As to my own "bias," I admit there are more issues I lean to the left on than issues I lean to the right on. If it's too mindblowing to think of me as anything other than "conservative" or "liberal," feel free to call me a "liberal."

But as a professional I acknowledge my own beliefs, inasmuch as it enables me to note my own shortcomings of perspective and compensate for them in my work. I'm proud of the work I do as a reporter, and I invite you to be as critical as you'd care to be.

I'll try not to spew any "liberal bias" on you.

Now go back to watching O'Reilly. He won't say anything to upset you.

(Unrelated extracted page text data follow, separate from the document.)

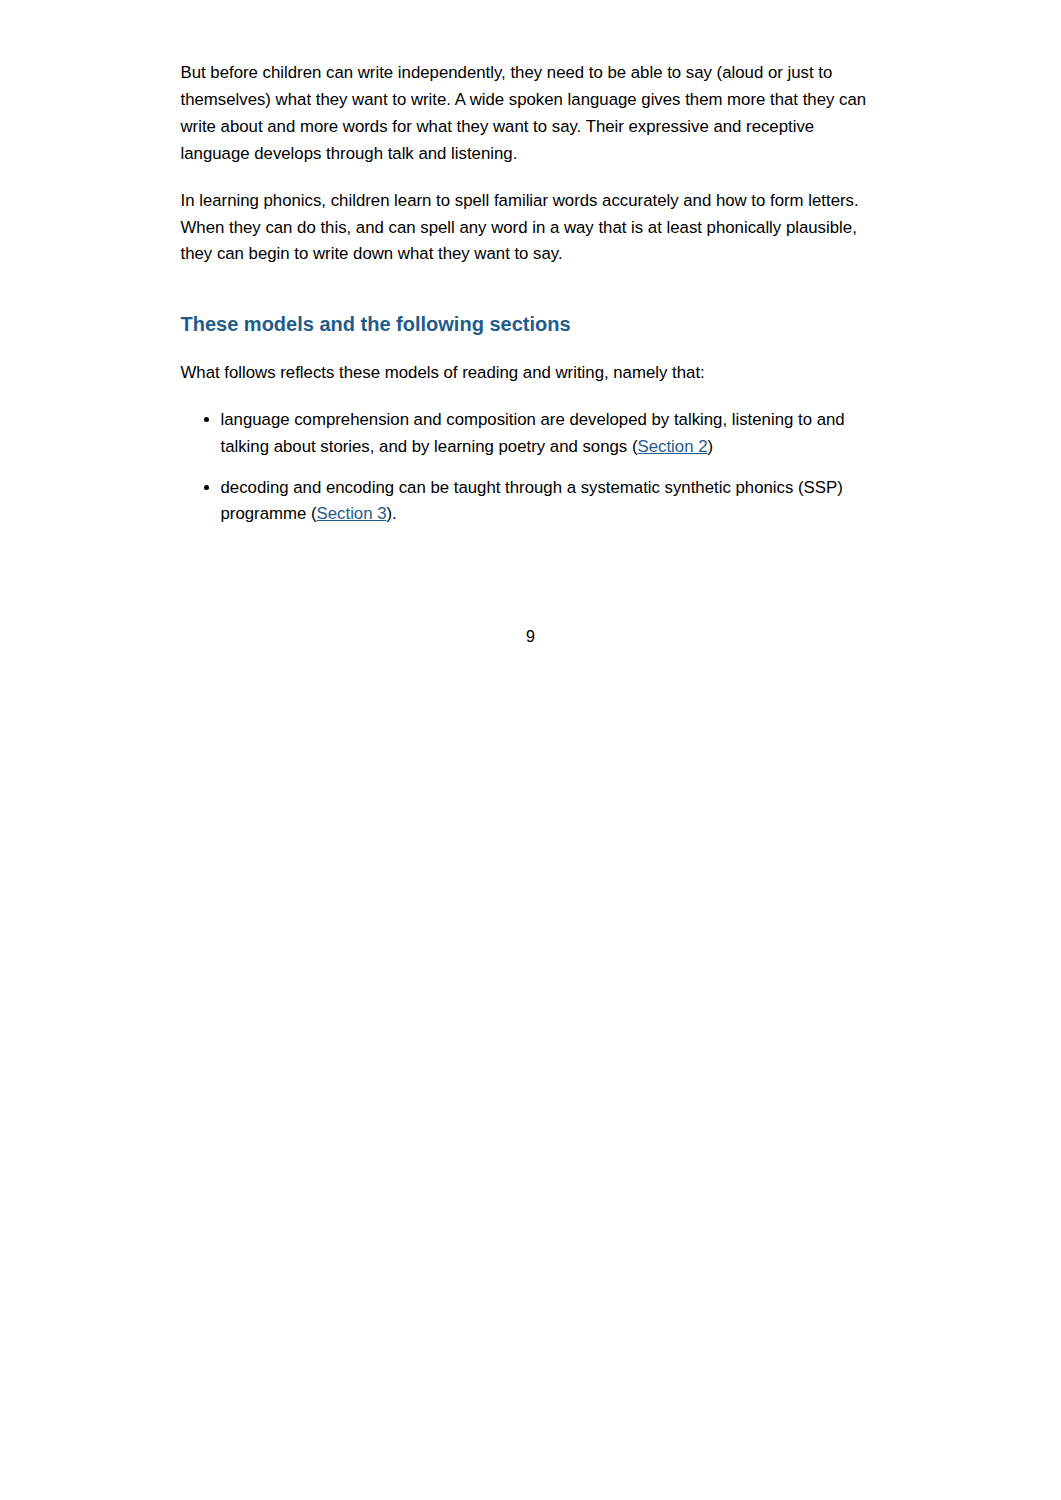But before children can write independently, they need to be able to say (aloud or just to themselves) what they want to write. A wide spoken language gives them more that they can write about and more words for what they want to say. Their expressive and receptive language develops through talk and listening.
In learning phonics, children learn to spell familiar words accurately and how to form letters. When they can do this, and can spell any word in a way that is at least phonically plausible, they can begin to write down what they want to say.
These models and the following sections
What follows reflects these models of reading and writing, namely that:
language comprehension and composition are developed by talking, listening to and talking about stories, and by learning poetry and songs (Section 2)
decoding and encoding can be taught through a systematic synthetic phonics (SSP) programme (Section 3).
9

Nick - that's hilarious, except it still leaves ME wanting an hour of my life back.

Jason Fischer said...

Here is another profile on Ald. Pham-Remmele from a few years back when the Cap Times published a daily print edition.

http://www.madison.com/archives/read.php?ref=/tct/2007/10/23/0710230236.php

It is interesting that the same character traits and personality styles highlighted in that piece are the same ones that were highlighted by the WSJ. Very little -- if anything -- has changed.

That's all I got. Everything else has been addressed already.

I really need to stop by and watch a City Council meeting in-person sometime soon. The city channel doesn't do justice to all the fun. Man... who would've thought I'd miss sitting in the back row of the chambers every other Tuesday.